The “SaaSpocalypse” is over and AI is now providing “huge tailwinds” for software companies, said founder and managing partner of private equity giant Thoma Bravo.
Software-as-a-Service stocks came under pressure in February, but Anthropic’s announcement of advanced AI tools for collaborative agent Claude caused a sharp decline, raising investor fears about the space’s “SaaSpocalypse.”
But Orlando Bravo, founder and managing partner of Thoma Bravo, told CNBC that investors are underestimating software companies’ ability to adapt.
He said his firm’s portfolio companies, one of the world’s largest private equity investors in software and technology-enabled services, manage about $200 billion in assets and have combined revenues of about $35 billion, much of which is “growing rapidly” thanks to AI.
“The Surpocalypse is over. It’s over. It’s over,” Bravo said in a conversation with CNBC’s Annette Weisbach at the private equity and venture capital conference SuperReturn International in Berlin.

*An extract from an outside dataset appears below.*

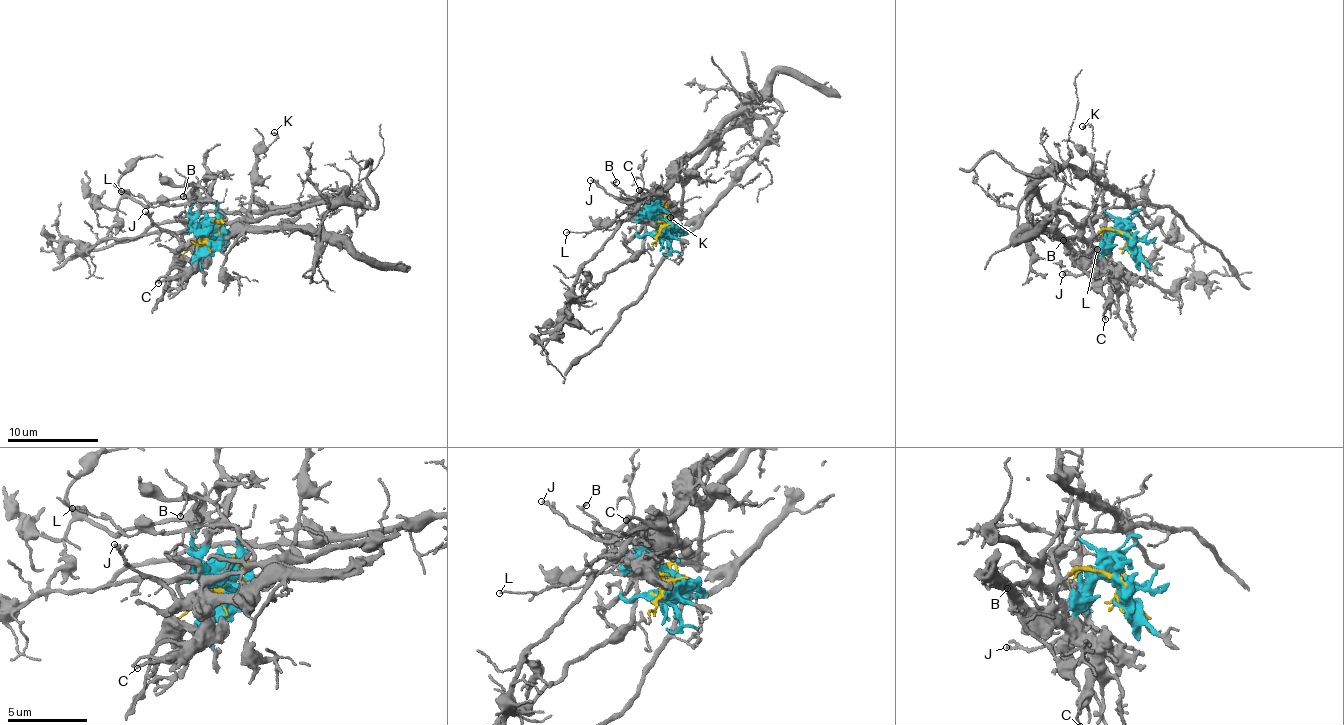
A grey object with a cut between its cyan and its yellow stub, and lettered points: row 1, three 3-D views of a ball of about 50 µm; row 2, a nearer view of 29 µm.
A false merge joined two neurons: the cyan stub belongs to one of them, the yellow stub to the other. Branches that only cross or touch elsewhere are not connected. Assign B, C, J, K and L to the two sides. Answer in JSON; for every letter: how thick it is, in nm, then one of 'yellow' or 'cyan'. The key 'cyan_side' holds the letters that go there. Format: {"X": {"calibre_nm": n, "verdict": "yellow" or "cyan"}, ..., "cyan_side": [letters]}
{"B": {"calibre_nm": 90, "verdict": "yellow"}, "C": {"calibre_nm": 160, "verdict": "cyan"}, "J": {"calibre_nm": 140, "verdict": "cyan"}, "K": {"calibre_nm": 130, "verdict": "yellow"}, "L": {"calibre_nm": 110, "verdict": "yellow"}, "cyan_side": ["C", "J"]}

“People thought software companies were static, doing one thing,” he says. “But software companies continue to evolve along with their infrastructure.”
Bravo added that automating certain aspects of human decisions and processes can take software companies to a “whole new level.”
“About 50% of our new revenue will be AI revenue and agent revenue,” he said, predicting that over the next few years software companies and AI will “collaborate” on “new agent solutions” for enterprise customers.
“AI is a huge tailwind for software companies,” he added.
Software fought back after SaaSpocalypse
Software stocks have been fighting back since February. of iShares Enhanced Technology Software Sector ETF It rose 21% in May, its best monthly performance since October 2001, and is up more than 9% on a three-month basis.
In a wide-ranging interview, Bravo also said that high-growth sectors such as semiconductors continue to offer an attractive low-entry environment for investors.
Bravo said the market is in a correction period. He said investors and companies are still grappling with issues around governance, cybersecurity and return on investment from new AI agent tools.
“We’re in a period of discovery and the whole system is under pressure,” he said.